3/ Human Radiologists

Just to be clear, the radiologists I know are awesome people and doctors – sharp, dedicated, passionate, and wanting the best for their patients. What does AI do to their jobs and their job satisfaction? The key issue is liability – imagine the hospital introduces an AI radiology assistant to provide decision support and imagine further that the AI assistant has been demonstrated to outperform even the best humans. Currently, a human doctor must review computer generated findings/suggestions, and can then either (1) accept the computer’s suggestion and sign the note, or (2) disagree with the AI and manually enter an alternative (which, on average, will be worse than what the computer concluded). Very soon, choosing to disagree with a computer known to outperform humans will prompt a call by the hospital’s office of risk management, who are trying to protect the hospital from lawsuits. So then, playing this forward, the human radiologist can either: (1) agree with the computer and click “concur and sign”, or (2) disagree with the computer, write a 4 page memo to risk management to justify the ‘deviation’, and hope they were right. On average, the human radiologist will be wrong, so that strategy is a losing one for all stakeholders (doctors, patients, risk management lawyers, hospital CFO, insurance companies). Rather, the optimal long-term strategy will be to always agree with the quantifiably better computer. At that point, the human radiologist will wonder if the (minimally) 8 years of training, the residency, and the nights were worth it, if their job consists of clicking “concur and sign” 38+ times an hour while sitting at their PACS station.

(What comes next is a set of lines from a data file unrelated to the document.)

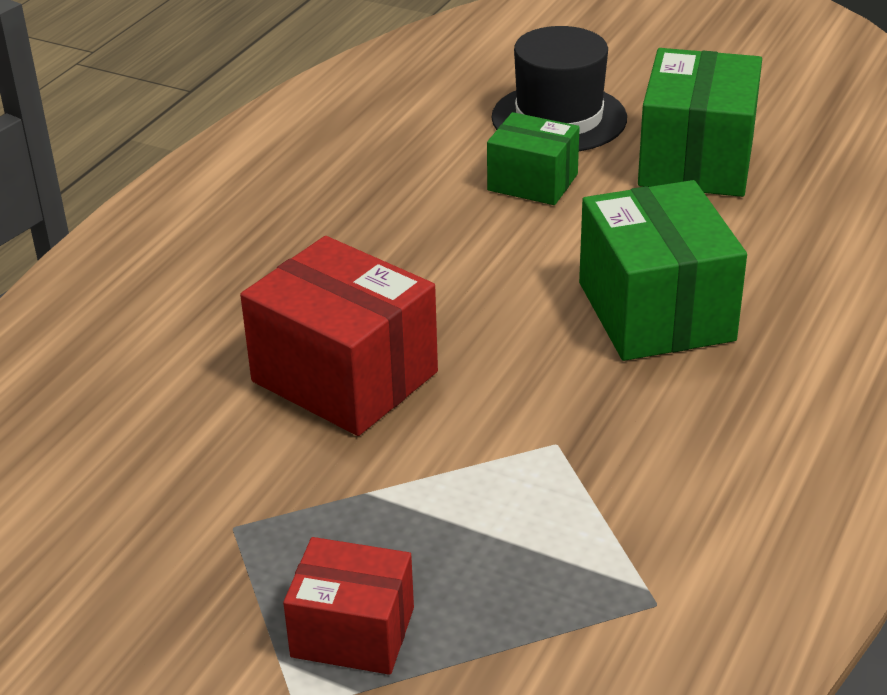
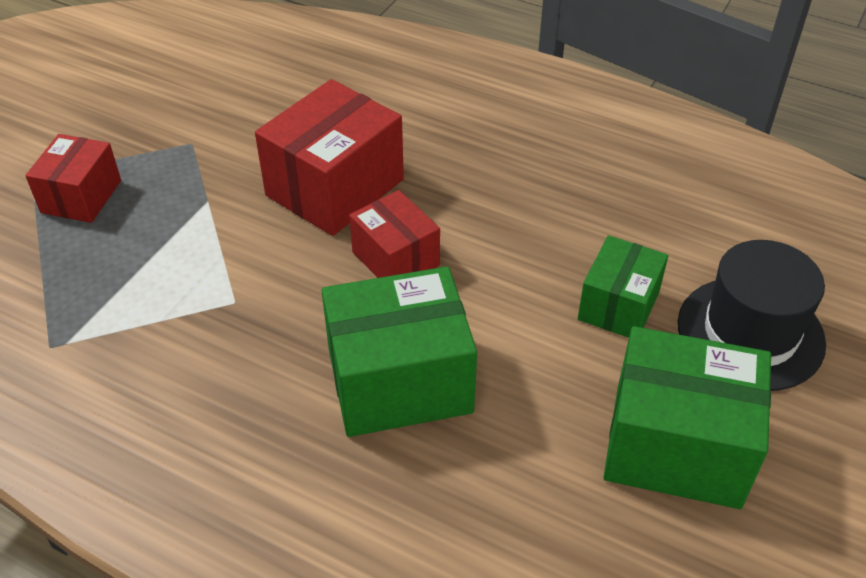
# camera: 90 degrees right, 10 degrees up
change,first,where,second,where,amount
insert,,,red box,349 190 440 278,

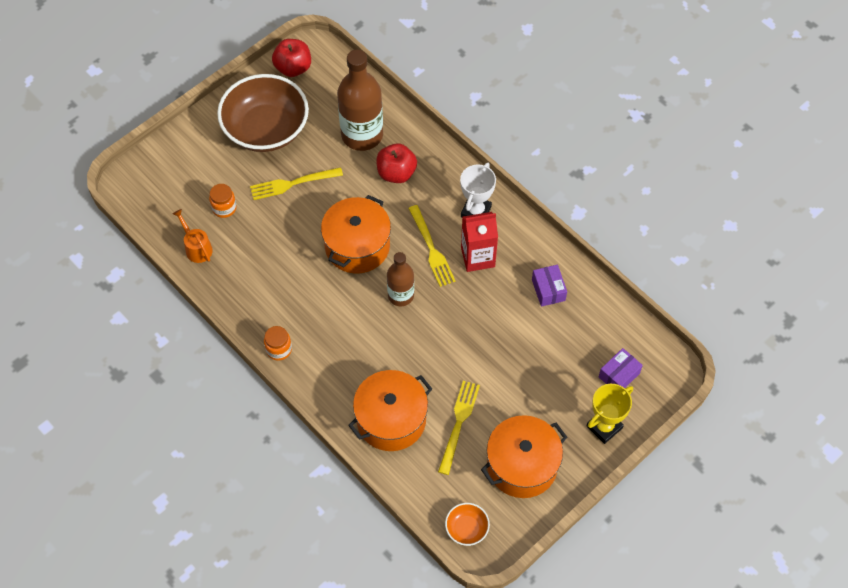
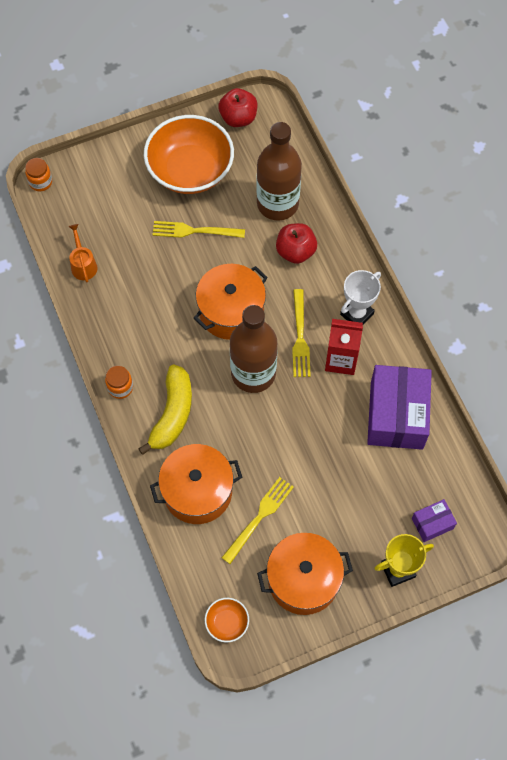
# camera: 20 degrees right, 5 degrees up
change,first,where,second,where,amount
move,orange jar,209 184 237 218,,25 158 52 191,
recolor,brown bowl,217 74 309 152,orange bowl,144 115 234 194,
resize,brown bottle,387 252 414 306,,230 305 277 393,x1.70
resize,purple box,532 265 567 307,,367 365 432 450,x2.12
insert,,,yellow banana,138 365 192 455,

4/ Tech enabled healthcare competitors

Technology companies with long term strategic interest in healthcare and extensive capabilities in AI, computer vision, and healthcare backends, most notably Amazon, have no need to protect traditional workflows or professions. Presumably, they will seek to optimize overall profit. This is an “all upside” scenario for them – they can offer a better product at lower cost to tens of millions of patients. Certainly, they are regulatory and political barriers to replacing humans across radiology, but these barriers will gradually fall in the face of tech industry lobbying, patient advocates demanding the best care (not just the ‘standard of care’), the difficulty of convincing medical students to chose radiology, and the (increasing) cost of malpractice insurance for radiology.

Outlook

Based on the confluence of the above, my hope is that US radiology will embrace AI not as an existential threat, but as the foundation of modern, reliable, and scalable healthcare. Who are the dedicated, passionate, and smart doctors with excellent quantitative and computer skills who will help to build a healthcare system that provides better care at lower cost? If human radiologists accept that challenge, their profession is secure and they will continue to be at the center of figuring out what’s wrong with people and helping them for a long time to come.